Budget airline Ryanair has ditched its service from Aberdeen to Malaga in Spain, citing “commercial reasons”.
It’s the laterst bad news for Aberdeen International Airport, with several other routes already being scrapped this year.
Dublin-based Ryanair returned to AIA in February 2017 after a five-year absence, with planes taking off twice a week for both Malaga and Alicante.
It also started flights to the Portuguese hot spot of Faro, while a fourth new route, involving summer services to Malta, took off earlier this year.
When launching the Spanish flights, Ryanair and AIA bosses urged north-east passengers to “use them or lose them” – and show there was demand for more low-cost routes out of Aberdeen.
Ryanair argued that moves to reduce and potentially abolish air passenger duty could pave the way for more services from AIA and other Scottish airports.
But the carrier has now called time on one of its routes from the Granite City and the Aberdeen-Malaga flights will take off for the last time on October 25.
Ryanair said: “This route will not operate in winter 2018, however, we will continue to operate twice-weekly flights from Aberdeen to Alicante all year round.”
A spokesman for the airline said the Malaga decision was due to commercial reasons and added: “We will continue to monitor the performance of all routes across our network as we plan our 2019 schedules.”
The airport, which has just completed the second phase of a £20 million transformation project, has suffered a spate of route pull-outs this year.
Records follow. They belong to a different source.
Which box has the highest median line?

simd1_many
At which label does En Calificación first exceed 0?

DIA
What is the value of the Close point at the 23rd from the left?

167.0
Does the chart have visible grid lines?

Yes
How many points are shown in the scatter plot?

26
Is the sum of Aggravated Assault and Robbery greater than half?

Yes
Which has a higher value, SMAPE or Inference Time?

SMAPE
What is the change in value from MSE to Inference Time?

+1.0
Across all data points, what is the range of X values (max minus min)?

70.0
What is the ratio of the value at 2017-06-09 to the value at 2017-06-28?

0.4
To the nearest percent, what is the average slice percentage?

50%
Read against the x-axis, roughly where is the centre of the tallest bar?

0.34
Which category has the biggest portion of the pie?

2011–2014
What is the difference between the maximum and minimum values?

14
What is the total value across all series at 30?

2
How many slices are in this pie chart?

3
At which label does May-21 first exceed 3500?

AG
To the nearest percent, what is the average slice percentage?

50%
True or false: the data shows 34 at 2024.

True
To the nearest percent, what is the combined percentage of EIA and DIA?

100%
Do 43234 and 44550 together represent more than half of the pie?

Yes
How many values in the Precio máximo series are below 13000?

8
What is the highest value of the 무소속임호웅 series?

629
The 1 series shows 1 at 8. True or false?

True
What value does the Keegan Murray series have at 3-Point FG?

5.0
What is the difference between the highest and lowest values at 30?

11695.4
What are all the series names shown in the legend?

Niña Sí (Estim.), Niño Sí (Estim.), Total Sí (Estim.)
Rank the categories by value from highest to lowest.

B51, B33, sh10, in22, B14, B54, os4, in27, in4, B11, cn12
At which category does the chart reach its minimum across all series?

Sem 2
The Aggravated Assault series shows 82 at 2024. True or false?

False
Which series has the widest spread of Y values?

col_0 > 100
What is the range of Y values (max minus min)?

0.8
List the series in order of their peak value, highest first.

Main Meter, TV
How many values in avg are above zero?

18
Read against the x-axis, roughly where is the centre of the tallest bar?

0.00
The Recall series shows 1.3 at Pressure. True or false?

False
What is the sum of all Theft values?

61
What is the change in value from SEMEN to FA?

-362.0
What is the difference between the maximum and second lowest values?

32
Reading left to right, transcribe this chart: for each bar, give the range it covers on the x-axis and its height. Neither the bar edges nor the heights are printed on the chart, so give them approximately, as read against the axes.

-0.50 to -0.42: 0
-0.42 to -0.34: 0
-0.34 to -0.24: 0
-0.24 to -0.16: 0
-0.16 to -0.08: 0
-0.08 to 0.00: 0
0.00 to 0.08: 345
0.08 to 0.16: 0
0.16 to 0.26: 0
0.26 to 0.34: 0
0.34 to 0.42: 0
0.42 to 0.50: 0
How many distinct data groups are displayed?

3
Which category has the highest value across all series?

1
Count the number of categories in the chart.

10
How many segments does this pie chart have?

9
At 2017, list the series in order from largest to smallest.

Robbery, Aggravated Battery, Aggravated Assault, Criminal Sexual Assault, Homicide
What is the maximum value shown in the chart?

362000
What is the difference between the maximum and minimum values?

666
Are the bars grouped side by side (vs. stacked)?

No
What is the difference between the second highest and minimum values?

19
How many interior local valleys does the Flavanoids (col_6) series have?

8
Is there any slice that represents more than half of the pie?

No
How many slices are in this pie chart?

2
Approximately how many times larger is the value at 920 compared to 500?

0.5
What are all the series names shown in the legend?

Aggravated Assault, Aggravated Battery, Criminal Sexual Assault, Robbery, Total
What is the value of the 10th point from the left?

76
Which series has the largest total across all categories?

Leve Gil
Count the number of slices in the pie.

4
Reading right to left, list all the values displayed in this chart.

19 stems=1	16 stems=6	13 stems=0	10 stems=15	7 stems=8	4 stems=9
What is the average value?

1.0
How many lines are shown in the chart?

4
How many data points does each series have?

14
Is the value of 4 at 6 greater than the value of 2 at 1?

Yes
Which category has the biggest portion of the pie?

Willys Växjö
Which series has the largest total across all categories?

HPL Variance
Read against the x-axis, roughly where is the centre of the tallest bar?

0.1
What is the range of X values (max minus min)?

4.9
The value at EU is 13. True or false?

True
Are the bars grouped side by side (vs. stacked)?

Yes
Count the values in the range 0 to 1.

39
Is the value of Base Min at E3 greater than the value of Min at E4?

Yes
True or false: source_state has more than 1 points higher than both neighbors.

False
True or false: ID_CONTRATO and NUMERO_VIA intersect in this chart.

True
Icelandair’s decision to axe flights between the Granite City and Kevlavik, Iceland’s international air hub, for “commercial reasons” came just weeks after German flag carrier Lufthansa scrapped its service from Aberdeen to Frankfurt.
Loganair also called time on its Aberdeen to Durham-Tees Valley Airport flights.
AIA no longer publishes monthly passenger figures, but it does submit them to the Civil Aviation Authority, whose records show 254,237 people used the north-east gateway in April.
This was 2% more than a year ago and reflects a sustained recovery in the airport’s fortunes after the recent economic downturn.
AIA managing director Carol Benzie said: “We are delighted to see passenger figures continuing to recover, with particularly good growth in our domestic routes.
“Looking ahead to the summer, the leisure routes are reporting strong load factors.”